L.S. filed his petition for change of name and gender last September in the same circuit court and encountered the same response. Having published no notice of his intentions, L.S. was rebuffed by the judge. According to Judge Baker’s opinion for the Court of Appeals, the trial judge repeated much the same arguments he had made in response to A.L.’s petition.

The two cases were consolidated for appeal, and the Court of Appeals totally rejected the trial judge’s reasoning.

First, the court pointed out that authority to change gender markers on birth certificates stemmed from its own 2014 ruling — not from Indiana law governing name changes — relying on a statute authorizing the state’s health department to “make additions to or corrections in a certificate of birth on receipt of adequate documentary evidence.” The 2014 Court of Appeals ruling noted that “the vast majority of states” allowed such changes.

“It was erroneous to create a requirement where none exists,” Baker wrote. So long as a request is made in good faith and without fraudulent or unlawful purpose — as was found to be true with both L.S. and A.L. — “no further requirements need to be met,” the Court of Appeals found.

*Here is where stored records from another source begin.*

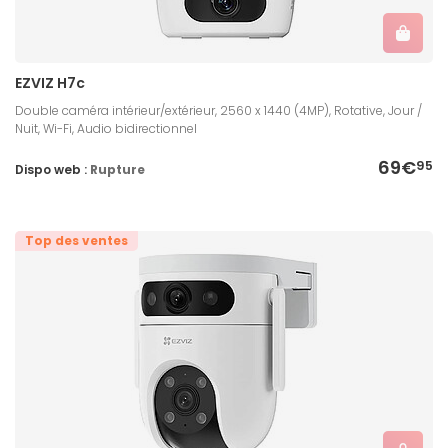
EZVIZ H7c
Double caméra intérieur/extérieur, 2560 x 1440 (4MP), Rotative, Jour /
Nuit, Wi-Fi, Audio bidirectionnel
69€
95
Dispo web :
Rupture
Top des ventes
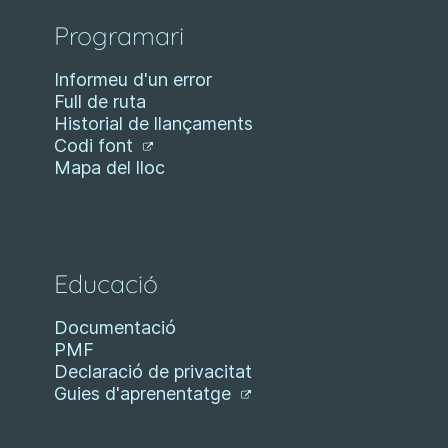
Programari
Informeu d'un error
Full de ruta
Historial de llançaments
Codi font
Mapa del lloc
Educació
Documentació
PMF
Declaració de privacitat
Guies d'aprenentatge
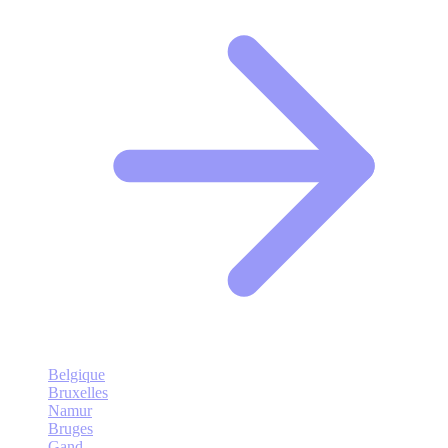
Belgique
Bruxelles
Namur
Bruges
Gand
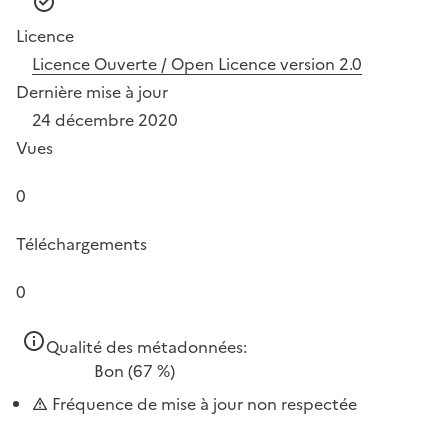
Licence
Licence Ouverte / Open Licence version 2.0
Dernière mise à jour
24 décembre 2020
Vues
0
Téléchargements
0
Qualité des métadonnées:
Bon
(67 %)
Fréquence de mise à jour non respectée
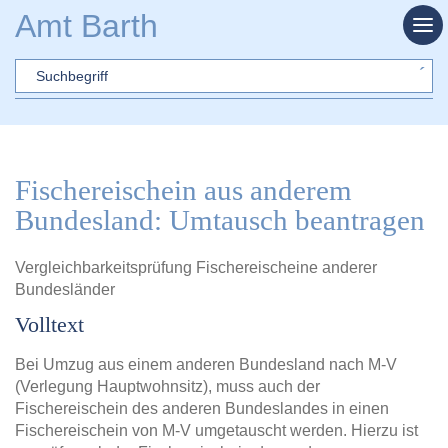
Zum Hauptinhalt springen
Amt Barth
Sword
Fischereischein aus anderem
Bundesland: Umtausch beantragen
Vergleichbarkeitsprüfung Fischereischeine anderer
Bundesländer
Volltext
Bei Umzug aus einem anderen Bundesland nach M-V
(Verlegung Hauptwohnsitz), muss auch der
Fischereischein des anderen Bundeslandes in einen
Fischereischein von M-V umgetauscht werden. Hierzu ist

Regarding the name change, the court said, the question was whether the trial court should have waived the statutory publication requirement.

“The rule seeks to balance, among other things, the risk of injury to individuals with the promotion of accessibility to court records as well as governmental transparency,” Baker wrote, factors that also apply to having a court record sealed.

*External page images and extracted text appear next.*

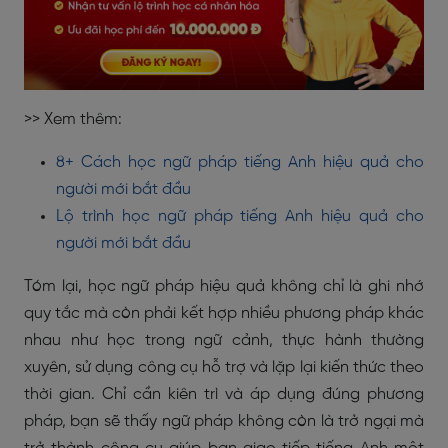
>> Xem thêm:
8+ Cách học ngữ pháp tiếng Anh hiệu quả cho
người mới bắt đầu
Lộ trình học ngữ pháp tiếng Anh hiệu quả cho
người mới bắt đầu
Tóm lại, học ngữ pháp hiệu quả không chỉ là ghi nhớ
quy tắc mà còn phải kết hợp nhiều phương pháp khác
nhau như học trong ngữ cảnh, thực hành thường
xuyên, sử dụng công cụ hỗ trợ và lặp lại kiến thức theo
thời gian. Chỉ cần kiên trì và áp dụng đúng phương
pháp, bạn sẽ thấy ngữ pháp không còn là trở ngại mà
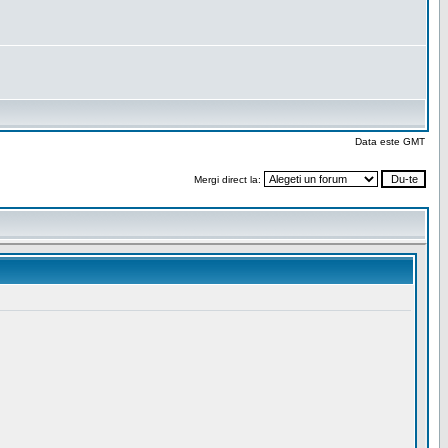
Data este GMT
Mergi direct la:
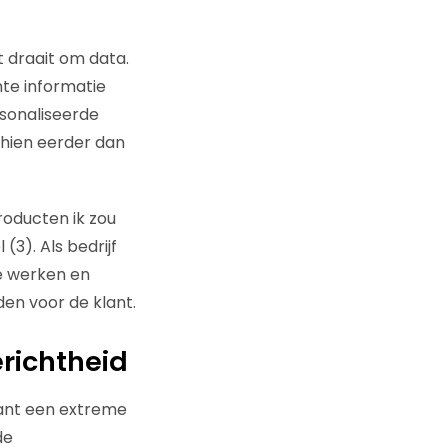
 draait om data.
te informatie
rsonaliseerde
schien eerder dan
roducten ik zou
3). Als bedrijf
te werken en
den voor de klant.
richtheid
klant een extreme
de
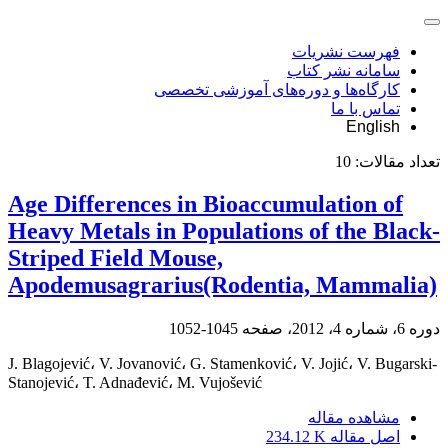
فهرست نشریات
سامانه نشر کتاب
کارگاه‌ها و دوره‌های آموزشی تخصصی
تماس با ما
English
تعداد مقالات:
10
Age Differences in Bioaccumulation of
Heavy Metals in Populations of the Black-
Striped Field Mouse,
Apodemusagrarius(Rodentia, Mammalia)
دوره 6، شماره 4، 2012، صفحه
1045-1052
J. Blagojević، V. Jovanović، G. Stamenković، V. Jojić، V. Bugarski-
Stanojević، T. Adnađević، M. Vujošević
مشاهده مقاله
اصل مقاله
234.12 K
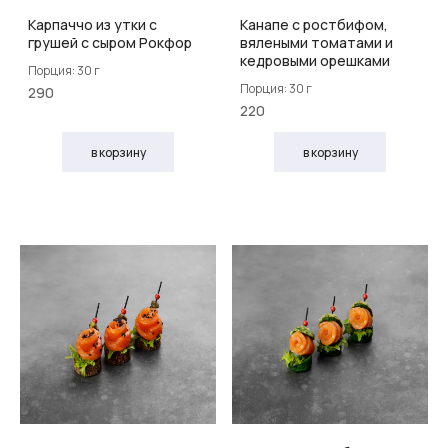
Карпаччо из утки с
Канапе с ростбифом,
грушей с сыром Рокфор
вялеными томатами и
кедровыми орешками
Порция: 30 г
Порция: 30 г
290
220
в корзину
в корзину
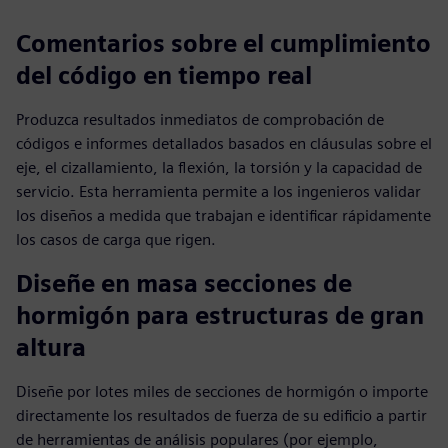
Comentarios sobre el cumplimiento
del código en tiempo real
Produzca resultados inmediatos de comprobación de
códigos e informes detallados basados en cláusulas sobre el
eje, el cizallamiento, la flexión, la torsión y la capacidad de
servicio. Esta herramienta permite a los ingenieros validar
los diseños a medida que trabajan e identificar rápidamente
los casos de carga que rigen.
Diseñe en masa secciones de
hormigón para estructuras de gran
altura
Diseñe por lotes miles de secciones de hormigón o importe
directamente los resultados de fuerza de su edificio a partir
de herramientas de análisis populares (por ejemplo,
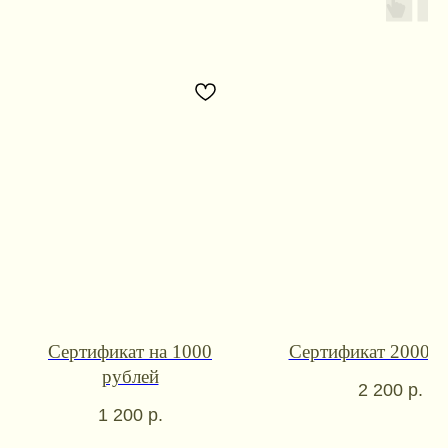
Контакты для связи
Сертификат на 1000
Сертификат 2000 р
booklandtravel@yandex.ru
рублей
2 200
р.
WhatsApp
Telegram
1 200
р.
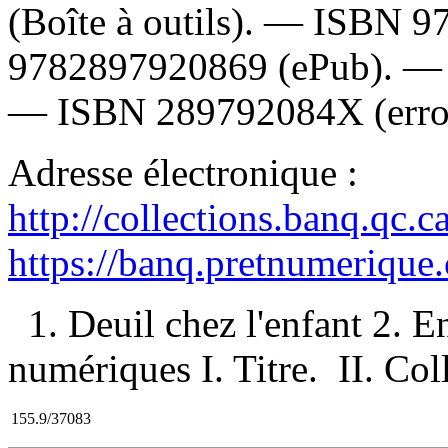
(Boîte à outils). —
ISBN
9
9782897920869
(ePub). 
—
ISBN
289792084X
(erro
Adresse électronique :
http://collections.banq.qc.
https://banq.pretnumerique
1. Deuil chez l'enfant 2. E
numériques I. Titre. II. Coll
155.9/37083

Baker then summarized the evidence L.S. had presented about violence against transgender people, including the significant percentage who had responded to surveys showing harassment at the workplace and in school as well as physical assaults. L.S. also testified about a transgender friend who had been brutally assaulted on the street, and he pointed to the discrimination he himself faced in seeking a work internship because the way he was identified on his Social Security card did not “match” how he appeared. L.S. “testified that he believes that if information about his transgender status became public, he would be ‘at great risk of potential harm,’” according to Baker’s opinion.

Even though the trial judge considered this evidence credible, he denied the request to waive the publication requirement or seal the record because he found that L.S. had not specifically shown that there was an individualized risk to himself, as opposed to the generalized risk to the transgender community as a whole. The Court of Appeals, noting all the evidence that the trial judge had given credence to, disagreed with this conclusion.

“Publication of his birth name and new name would enable members of the general public to seek him out, placing him at a significant risk of harm.,” Baker wrote. “And in today’s day and age, information that is published in a newspaper is likely to be published on the Internet, where it will remain in perpetuity, leaving L.S. at risk for the rest of his life. There was no evidence in opposition to L.S.’s evidence.”

Sending the cases back to the Tippecanoe Circuit Court, the Court of Appeals ruled that L.S. should receive his name change without making public notice of it, that his case should be sealed, and that both petitioners should be allowed to have their birth certificates amended, again without public notice.